Previous studies have shown that levels and normal ranges of cholesterol vary by age, gender, and race, accordingly, and the level of cholesterol as a risk factor for disease may be different. Studies included in our meta-analysis targeted patients of various ages. In one study, they studied patients aged 50 and 70 separately [25]; in other studies, only the age range of the patients was presented [26,27,31]. In the remaining studies [20,21,22,23,24,25,28,29,30,32,33], the mean age of the subjects was presented, and the mean age ranged from 42.1 [33] to 73.8 [30] years old. The gender of the study subjects showed various ratios in each study. In one study, males and females were analyzed separately [32]. Five studies were conducted on Asians [20,21,22,23,31], and the rest were on Europeans. In addition, the observation period of the cohort varied from 7.8 [27] to 33 [28] years. Two studies divided into two groups according to age and gender did not coincide with each other and were regarded as two different studies [25,32].

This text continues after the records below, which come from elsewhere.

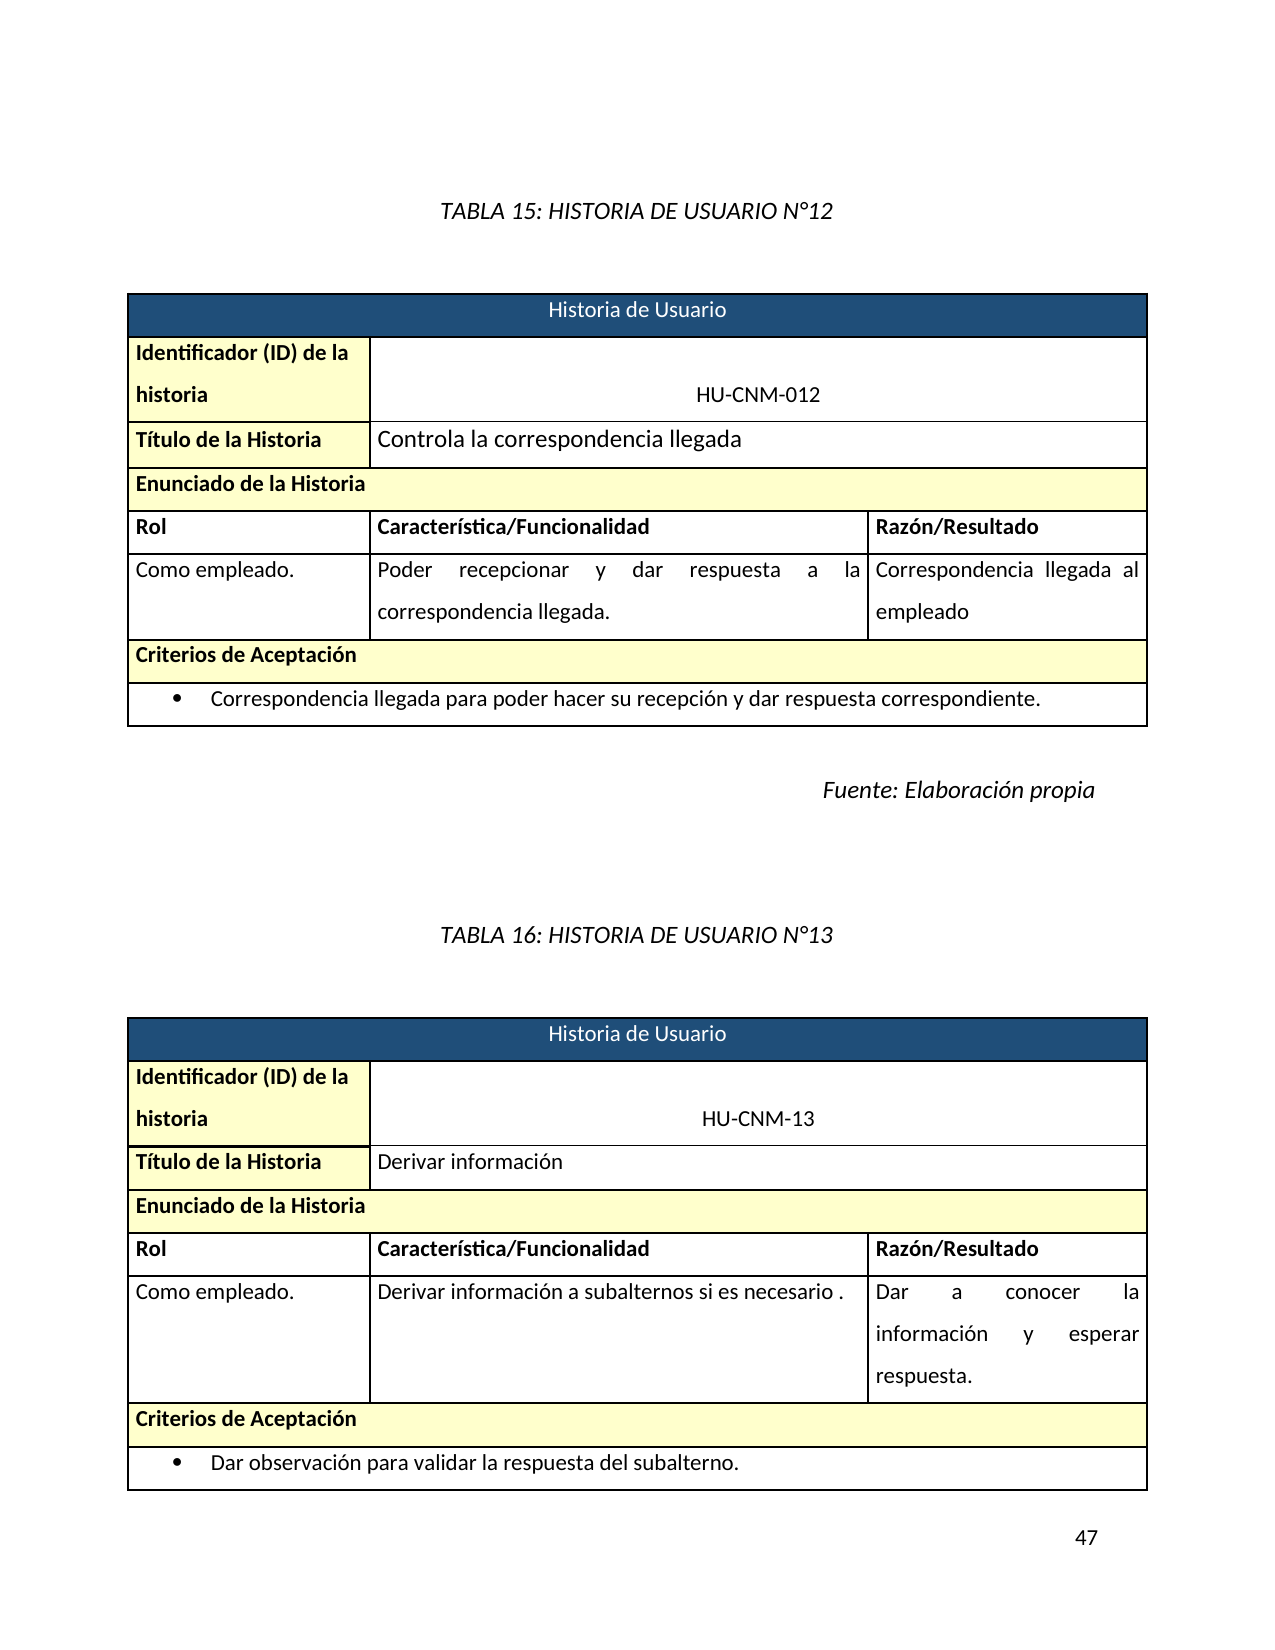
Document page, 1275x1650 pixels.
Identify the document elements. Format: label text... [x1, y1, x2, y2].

table_cell Criterios de Aceptación [129, 1404, 1146, 1446]
table_cell Identificador (ID) de la historia [129, 338, 369, 421]
table_cell Derivar información [371, 1146, 1146, 1189]
table_header Historia de Usuario [129, 1019, 1146, 1060]
table_cell Enunciado de la Historia [129, 469, 1146, 510]
table_cell Rol [129, 512, 369, 553]
table_cell Como empleado. [129, 1277, 369, 1402]
table_cell Razón/Resultado [869, 1234, 1146, 1275]
table_cell Razón/Resultado [869, 512, 1146, 553]
table_cell Correspondencia llegada al empleado [869, 555, 1146, 638]
text TABLA 16: HISTORIA DE USUARIO N°13 [177, 920, 1098, 950]
text Fuente: Elaboración propia [177, 775, 1098, 805]
table_cell Como empleado. [129, 555, 369, 638]
text TABLA 15: HISTORIA DE USUARIO N°12 [177, 195, 1098, 226]
table_cell Identificador (ID) de la historia [129, 1062, 369, 1145]
table_cell Derivar información a subalternos si es necesario . [371, 1277, 867, 1402]
table_cell Controla la correspondencia llegada [371, 422, 1146, 467]
table_cell HU-CNM-012 [371, 338, 1146, 421]
table_cell Criterios de Aceptación [129, 641, 1146, 682]
table_cell Característica/Funcionalidad [371, 1234, 867, 1275]
table_cell Dar a conocer la información y esperar respuesta. [869, 1277, 1146, 1402]
table_cell HU-CNM-13 [371, 1062, 1146, 1145]
table_cell Enunciado de la Historia [129, 1191, 1146, 1232]
table_cell Título de la Historia [129, 1148, 369, 1189]
table_cell Característica/Funcionalidad [371, 512, 867, 553]
table_cell Título de la Historia [129, 423, 369, 467]
table_cell Rol [129, 1234, 369, 1275]
table_cell Poder recepcionar y dar respuesta a la correspondencia llegada. [371, 555, 867, 638]
table_header Historia de Usuario [129, 295, 1146, 336]
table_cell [129, 1448, 1146, 1489]
table_cell Correspondencia llegada para poder hacer su recepción y dar respuesta correspondiente. [129, 684, 1146, 725]
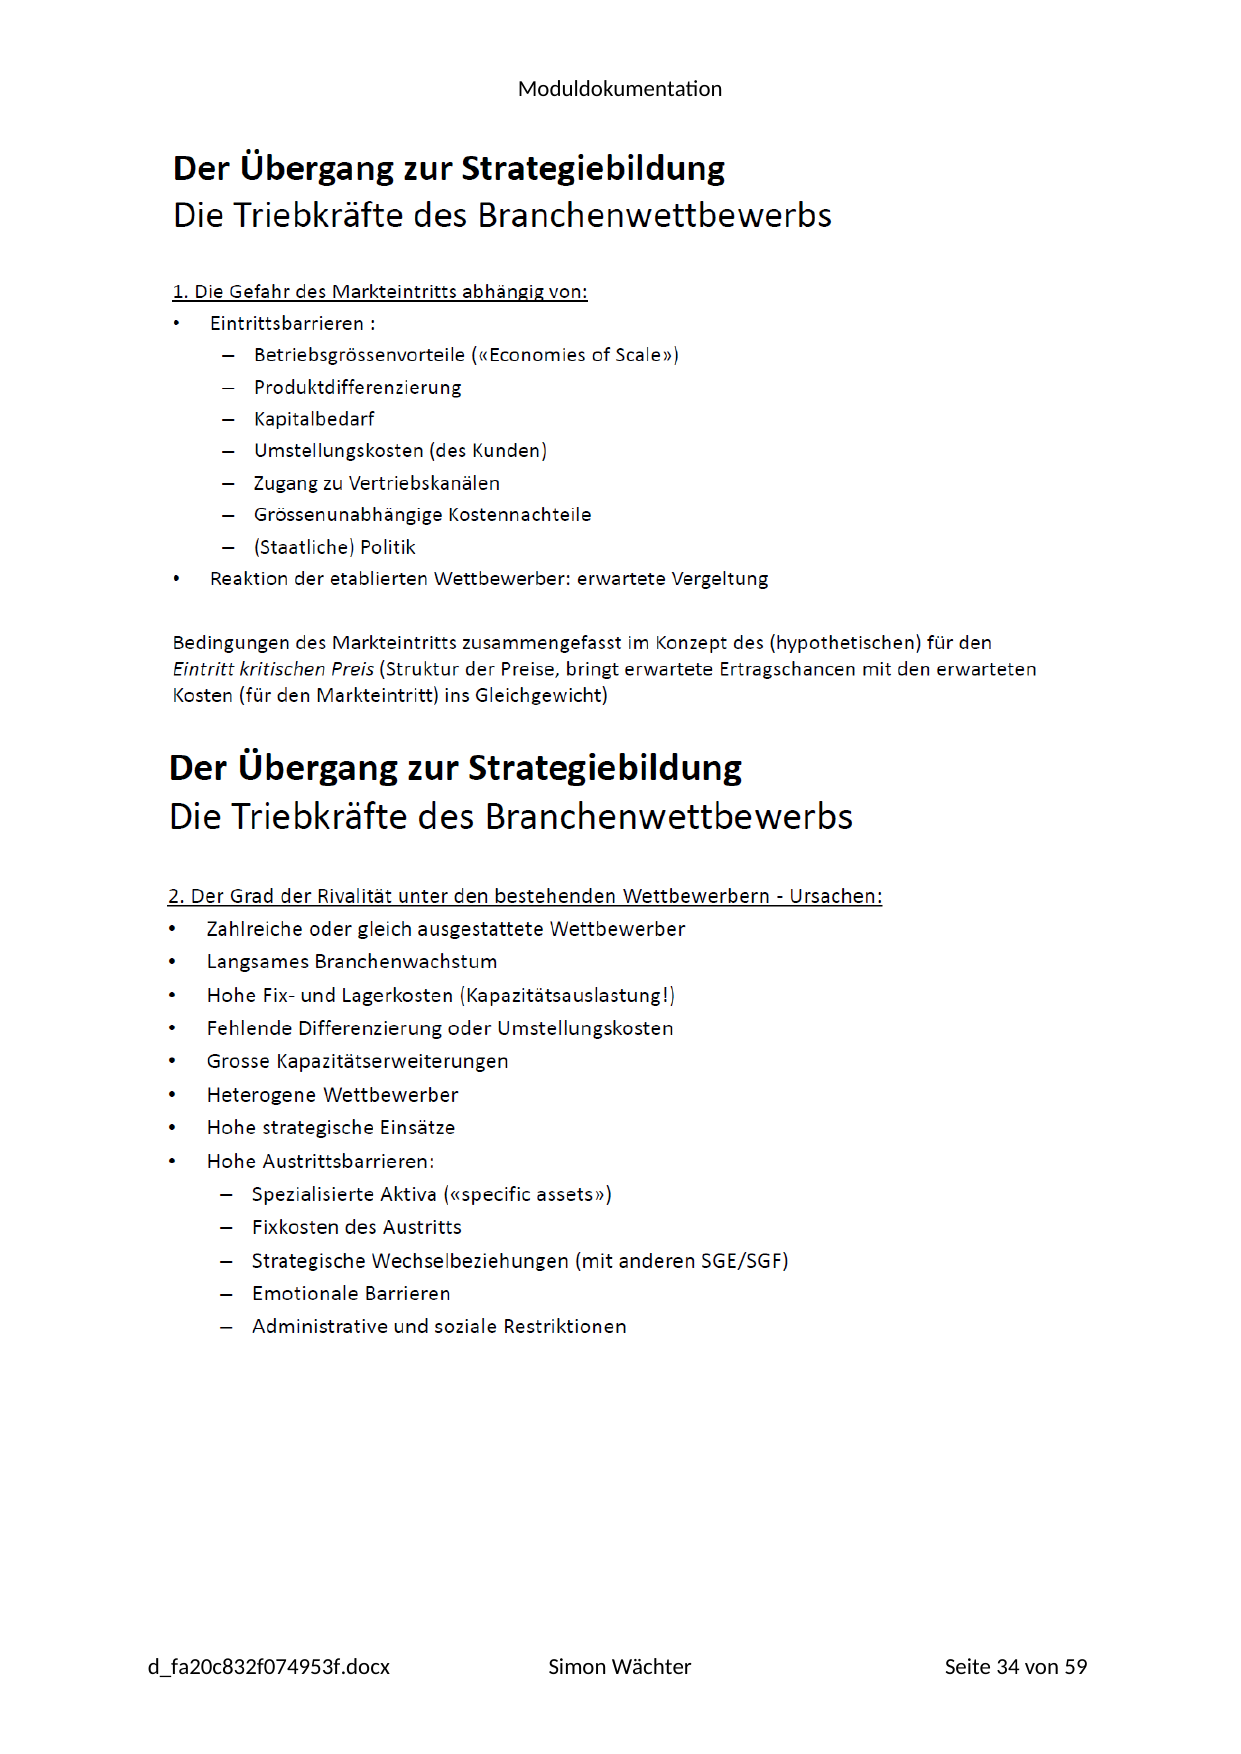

As we know, this is the first meta-analysis that explains the relationship between serum cholesterol and CVD mortality. The analysis shows that TC and LDL-C are associated with increased CVD mortality, whereas HDL-C is inversely associated. Our study may be useful in determining the therapeutic targets of serum cholesterol. Furthermore, there are several studies showing different ideal serum levels of cholesterol by age and gender, so a subgroup meta-analysis of these studies would provide useful information. The main results of the analysis were CVD mortality, and the study used it when CHD mortality was presented as a study outcome [23,28]. One study, in which the study outcome was sudden death, was included in the final meta-analysis [26].

In our study, TC showed a linear relationship with CVD mortality. This will serve as a theoretical basis for suggesting target levels of TC to reduce CVD mortality, and further studies will be needed to obtain accurate target levels of cholesterol according to patient characteristics in the future.

Limitations of the Study

We are aware of several potential limitations. First, measured LDL-C also comprises the fraction that is transported with lipoprotein(a); we did not take this fact into consideration. Second, studies with meaningful results may be more likely to be published, and are preferentially published in English journals [52]. Third, although adjusted estimates were reported in general, the observational design had its inherent weak point that any association may be because of the presence of inapposite measured or unmeasured residual possible confounding variables. Fourth, as noted above, the risk of bias in index studies meant that evidence quality in relation to study outcomes was categorized as very low. Fifth, our decision to meta-analysis data may be questioned, given the marked heterogeneity between each study. However, we noted that overall statistical heterogeneity for each meta-analysis, as measured by the I2 statistic, was moderate, and we chose a random-effect model to account for differences in effect size between each study [53]. Sixth, all studies included in our meta-analysis provided no information about lipid-level regulating medication that affected overall study results. Seventh, in some studies, different HR values according to age and sex were reported, but our study could not report it because the number of studies was too small, and the heterogeneity between studies was high. Lastly, in general, the serum LDL-C level is not measured directly but instead is estimated from its cholesterol concentration. The LDL-C-related studies included in our meta-analysis did not address the method of direct or indirect calculating of LDL-C levels, which may have affected the outcomes.

5. Conclusions

In our meta-analysis, high serum levels of TC and LDL-C increased the CVD mortality above the reference level, and low HDL-C was associated with an increased CVD mortality. We believe that this study will be helpful in setting appropriate cholesterol management targets, and personal characteristics, such as age and gender, are thought to influence the ideal serum cholesterol level, so further research is needed.